** Opening EXERCISE DATA block **

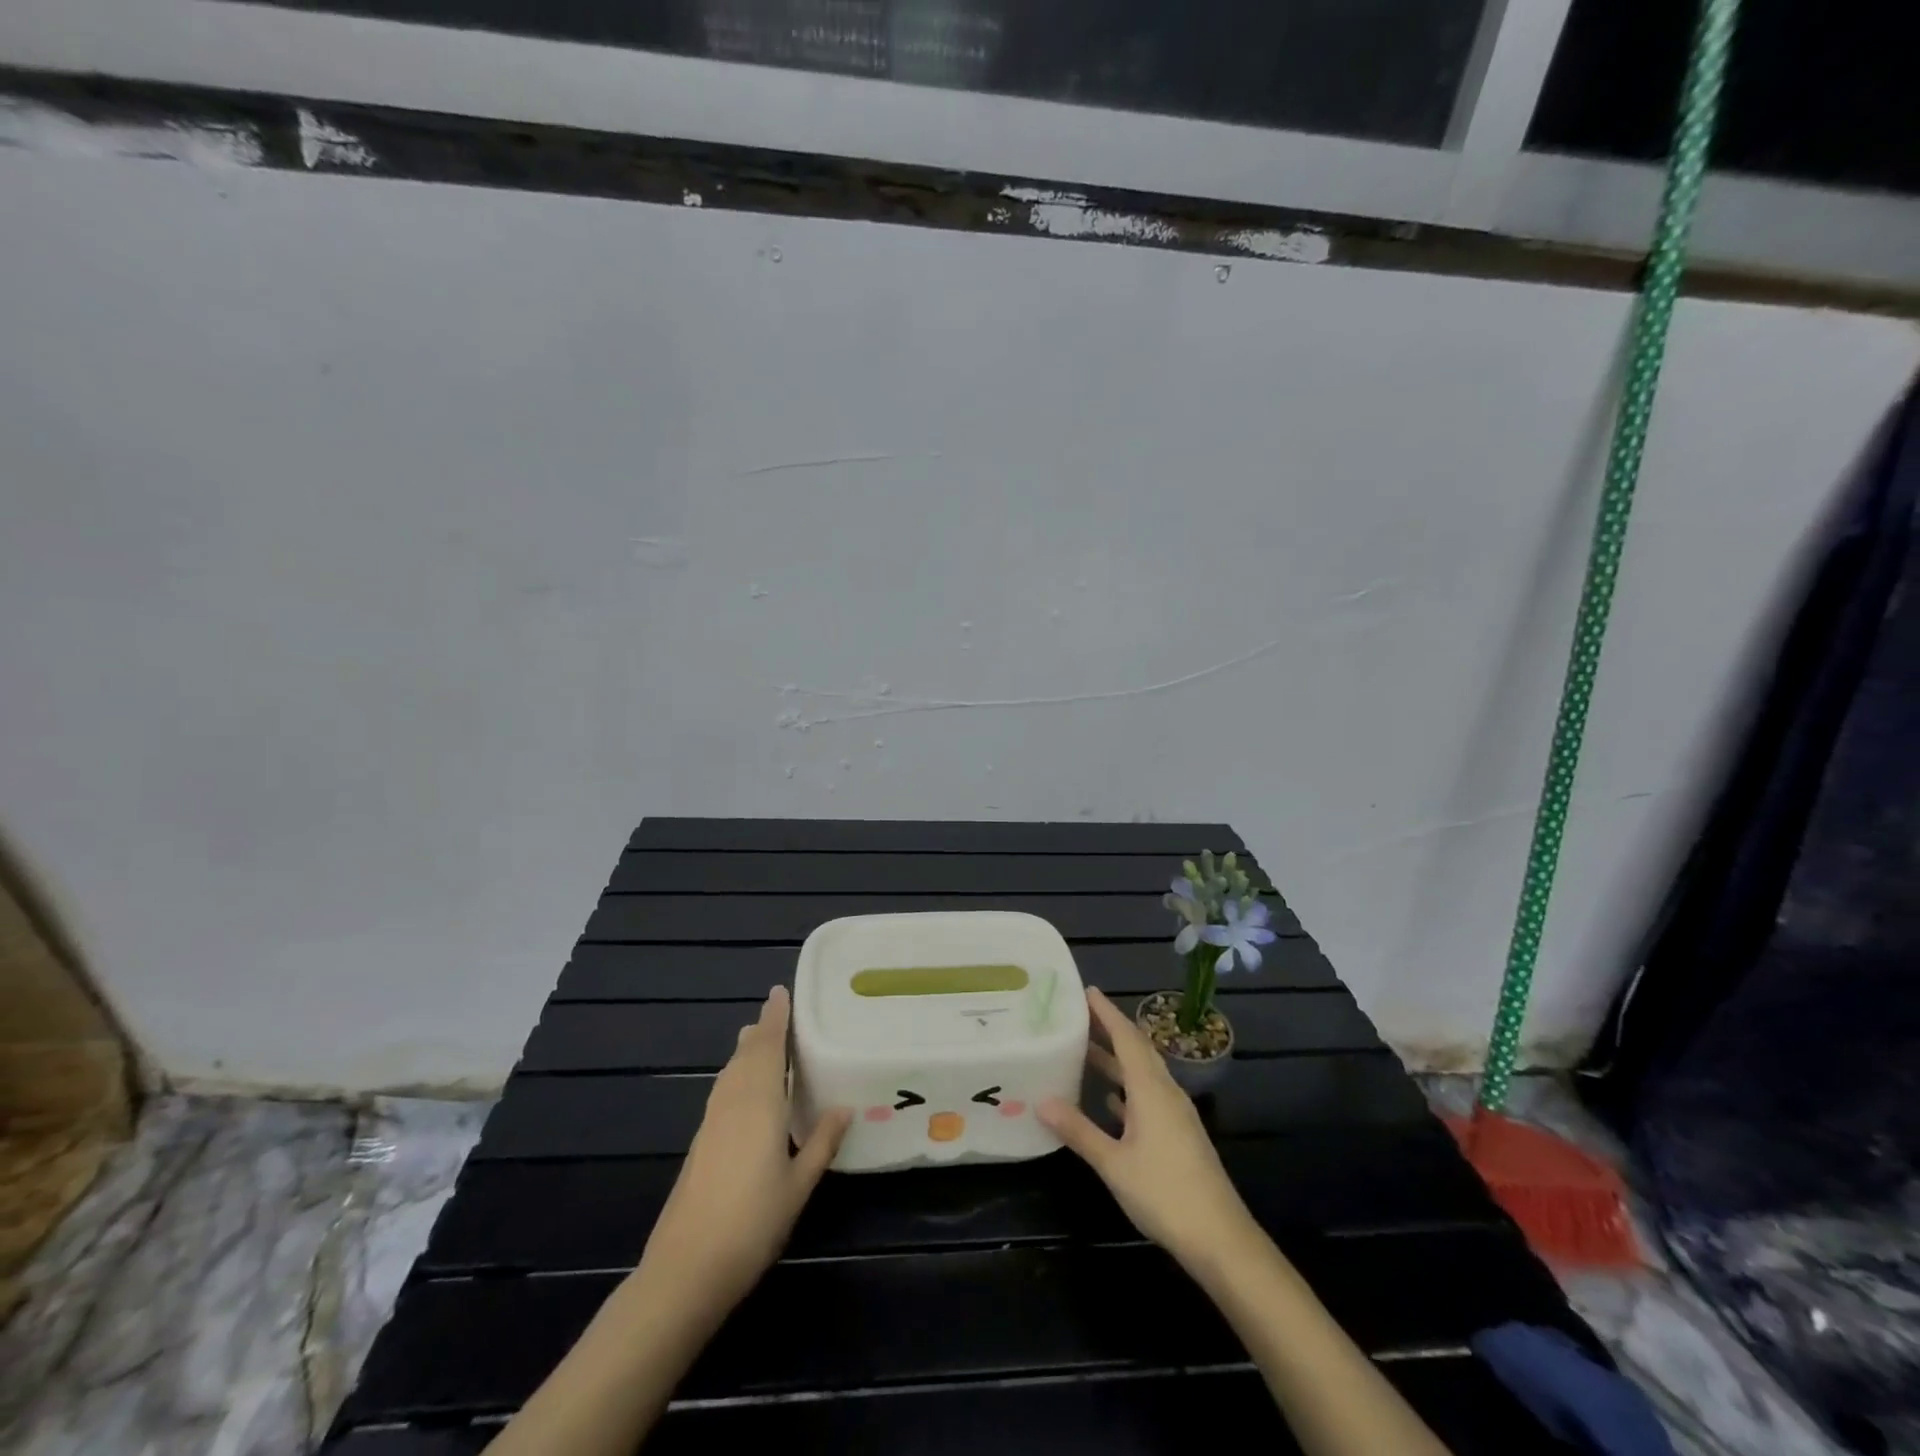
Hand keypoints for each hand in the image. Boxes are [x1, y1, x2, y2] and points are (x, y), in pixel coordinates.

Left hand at [640, 986, 850, 1313]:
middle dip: (761, 1030)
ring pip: (730, 1072)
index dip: (775, 1018)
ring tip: (758, 1038)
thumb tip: (845, 1107)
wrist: (686, 1269)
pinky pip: (722, 1090)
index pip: (768, 1047)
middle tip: (776, 1010)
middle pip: (746, 1055)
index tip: (781, 991)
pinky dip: (736, 1074)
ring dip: (745, 1050)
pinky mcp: (701, 1143)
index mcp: (759, 1103)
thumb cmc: (752, 1223)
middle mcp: (733, 1102)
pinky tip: (742, 1088)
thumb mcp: (798, 1185)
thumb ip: (821, 1142)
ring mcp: (712, 1123)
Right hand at [1039, 987, 1257, 1269]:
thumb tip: (1040, 1100)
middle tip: (1079, 1014)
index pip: (1127, 1037)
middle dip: (1110, 1028)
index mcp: (1151, 1089)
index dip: (1106, 1012)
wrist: (1221, 1239)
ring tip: (1086, 1049)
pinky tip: (1110, 1098)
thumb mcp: (1114, 1163)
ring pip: (1143, 1073)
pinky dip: (1127, 1088)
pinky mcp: (1179, 1134)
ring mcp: (1176, 1114)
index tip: (1086, 990)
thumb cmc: (1165, 1193)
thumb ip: (1079, 1130)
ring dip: (1117, 1059)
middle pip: (1137, 1049)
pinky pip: (1149, 1095)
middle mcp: (1165, 1092)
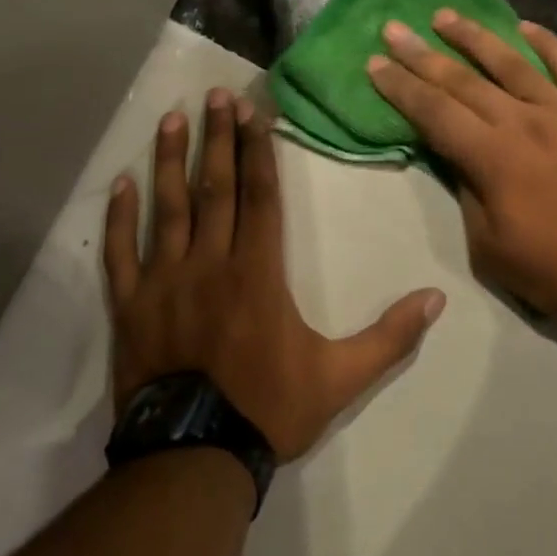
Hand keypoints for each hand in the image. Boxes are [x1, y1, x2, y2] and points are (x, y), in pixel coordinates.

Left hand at [103, 89, 446, 461]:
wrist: (192, 460)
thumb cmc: (268, 409)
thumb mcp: (341, 378)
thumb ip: (390, 337)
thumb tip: (437, 299)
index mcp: (258, 272)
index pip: (260, 195)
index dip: (258, 150)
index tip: (254, 112)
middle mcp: (210, 262)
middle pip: (215, 187)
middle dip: (218, 137)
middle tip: (214, 95)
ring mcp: (164, 281)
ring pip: (167, 207)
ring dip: (169, 160)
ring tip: (170, 118)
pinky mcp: (131, 306)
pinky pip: (122, 253)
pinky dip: (120, 217)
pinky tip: (119, 183)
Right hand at [366, 12, 556, 319]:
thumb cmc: (555, 269)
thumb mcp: (489, 247)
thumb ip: (468, 191)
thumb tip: (458, 154)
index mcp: (492, 157)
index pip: (433, 111)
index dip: (400, 86)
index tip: (375, 63)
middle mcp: (523, 121)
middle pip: (462, 80)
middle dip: (422, 54)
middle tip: (395, 29)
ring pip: (511, 62)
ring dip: (474, 37)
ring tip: (445, 16)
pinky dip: (548, 44)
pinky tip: (526, 27)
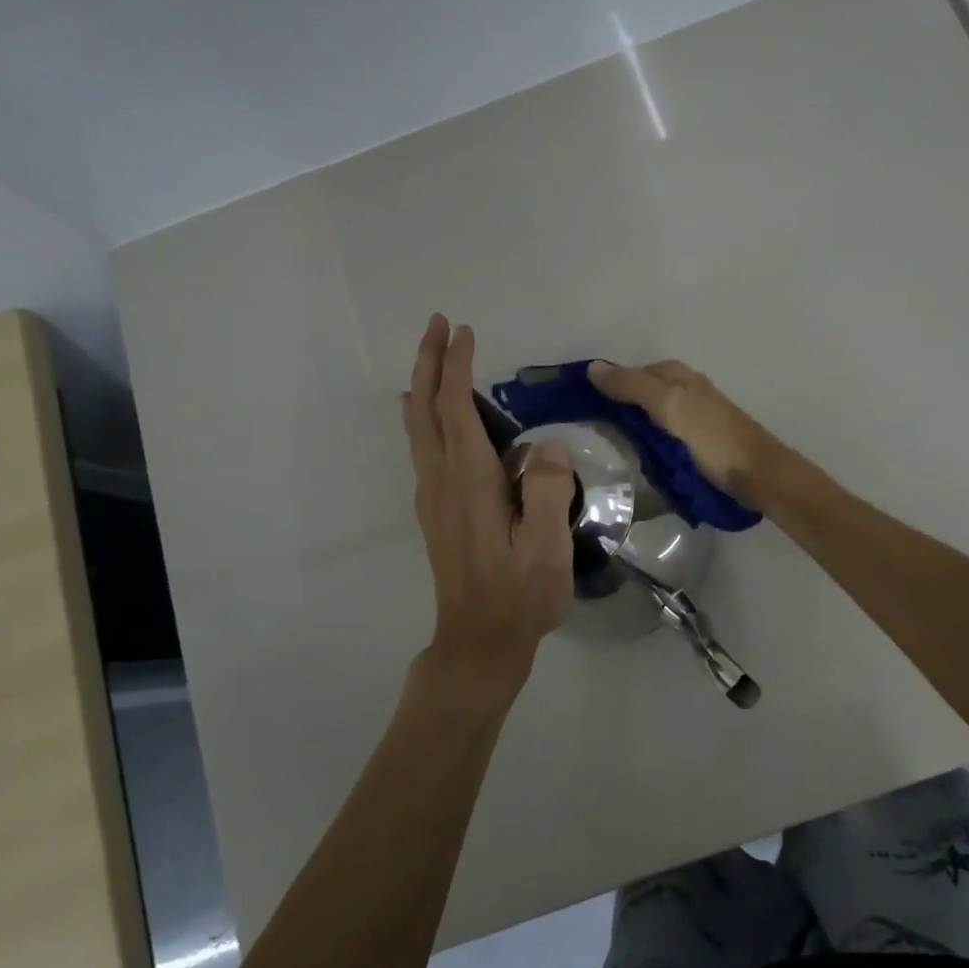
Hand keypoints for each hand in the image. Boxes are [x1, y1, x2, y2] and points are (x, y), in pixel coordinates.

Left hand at [401, 315, 576, 711]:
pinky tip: (427, 416)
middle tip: (438, 325)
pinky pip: (424, 448)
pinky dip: (424, 417)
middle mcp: (442, 482)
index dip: (457, 368)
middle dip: (429, 363)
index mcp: (469, 483)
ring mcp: (434, 498)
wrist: (478, 642)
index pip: (455, 410)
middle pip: (426, 410)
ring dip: (424, 385)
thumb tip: (548, 446)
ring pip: (420, 428)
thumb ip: (548, 492)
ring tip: (433, 356)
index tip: (463, 331)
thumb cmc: (518, 596)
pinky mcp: (437, 513)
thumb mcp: (546, 549)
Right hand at [587, 359, 787, 508]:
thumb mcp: (670, 406)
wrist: (758, 475)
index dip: (607, 384)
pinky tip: (639, 456)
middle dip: (618, 407)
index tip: (578, 404)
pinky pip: (664, 435)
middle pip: (642, 393)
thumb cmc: (713, 438)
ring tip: (606, 446)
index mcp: (678, 376)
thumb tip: (592, 368)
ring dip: (632, 427)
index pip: (632, 373)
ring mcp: (694, 418)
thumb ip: (633, 386)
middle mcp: (687, 390)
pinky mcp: (700, 443)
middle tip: (588, 430)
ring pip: (653, 416)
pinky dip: (648, 442)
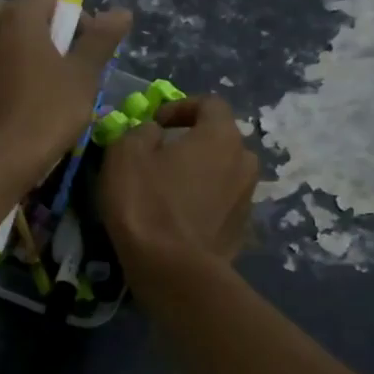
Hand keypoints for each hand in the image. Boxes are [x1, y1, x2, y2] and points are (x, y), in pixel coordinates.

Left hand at [0, 0, 131, 178]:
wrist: (2, 158)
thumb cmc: (48, 111)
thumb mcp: (84, 74)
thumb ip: (101, 39)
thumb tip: (121, 11)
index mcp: (18, 15)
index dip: (76, 18)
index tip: (88, 50)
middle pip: (21, 10)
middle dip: (45, 26)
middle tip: (65, 56)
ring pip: (4, 33)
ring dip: (27, 44)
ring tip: (50, 74)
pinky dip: (12, 62)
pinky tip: (31, 90)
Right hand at [100, 97, 258, 274]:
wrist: (172, 270)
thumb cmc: (146, 203)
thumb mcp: (126, 154)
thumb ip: (141, 132)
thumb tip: (154, 133)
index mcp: (221, 136)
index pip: (210, 103)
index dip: (180, 107)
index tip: (155, 124)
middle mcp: (244, 161)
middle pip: (221, 138)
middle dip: (192, 141)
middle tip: (162, 155)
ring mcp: (247, 197)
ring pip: (223, 172)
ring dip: (199, 172)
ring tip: (169, 188)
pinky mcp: (241, 229)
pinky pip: (221, 202)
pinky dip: (203, 201)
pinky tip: (178, 217)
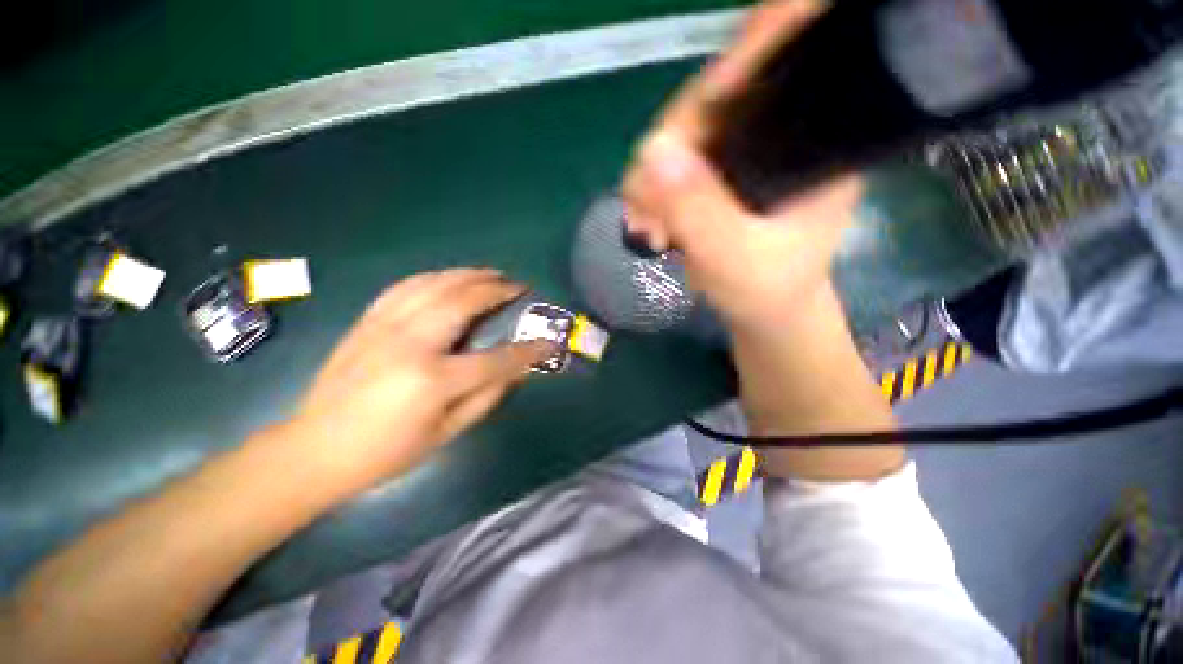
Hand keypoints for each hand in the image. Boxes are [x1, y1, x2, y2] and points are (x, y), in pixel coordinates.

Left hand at [285, 268, 551, 491]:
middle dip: (497, 290)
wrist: (314, 449)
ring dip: (468, 274)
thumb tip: (519, 371)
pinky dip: (434, 277)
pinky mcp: (367, 322)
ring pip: (434, 284)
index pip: (497, 359)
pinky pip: (405, 287)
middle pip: (463, 302)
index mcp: (433, 380)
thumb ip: (488, 396)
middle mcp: (410, 344)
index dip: (528, 350)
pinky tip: (449, 278)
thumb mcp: (447, 433)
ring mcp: (384, 327)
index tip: (549, 341)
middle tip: (518, 286)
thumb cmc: (386, 452)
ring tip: (492, 274)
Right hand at [621, 0, 859, 333]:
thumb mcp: (733, 258)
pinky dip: (654, 190)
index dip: (718, 83)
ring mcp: (746, 148)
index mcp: (813, 141)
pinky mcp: (721, 169)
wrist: (766, 310)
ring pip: (684, 133)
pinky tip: (650, 222)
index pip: (768, 72)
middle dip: (666, 156)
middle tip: (644, 213)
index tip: (672, 138)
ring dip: (653, 179)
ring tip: (645, 228)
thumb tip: (651, 151)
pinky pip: (676, 160)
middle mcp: (782, 130)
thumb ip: (697, 209)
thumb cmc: (765, 291)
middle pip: (711, 103)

** Closing EXERCISE DATA block **

### WHAT YOU WILL DO
From the line holding "ring tip: (492, 274)" to the end of the listing, copy every line exactly, both ends included, and add nothing.

### RESULT
ring tip: (492, 274)
Right hand at [621, 0, 859, 333]:
thumb mcp: (733, 258)
pinky dip: (654, 190)
index dip: (718, 83)
ring mcp: (746, 148)
index mcp: (813, 141)
pinky mcp: (721, 169)
wrist: (766, 310)
ring pip: (684, 133)
pinky tip: (650, 222)
index pip: (768, 72)
middle dip: (666, 156)
middle tip: (644, 213)
index tip: (672, 138)
ring dip: (653, 179)
ring tip: (645, 228)
thumb tip: (651, 151)
pinky pip: (676, 160)
middle mcp: (782, 130)
thumb ip: (697, 209)
thumb cmc: (765, 291)
middle pip: (711, 103)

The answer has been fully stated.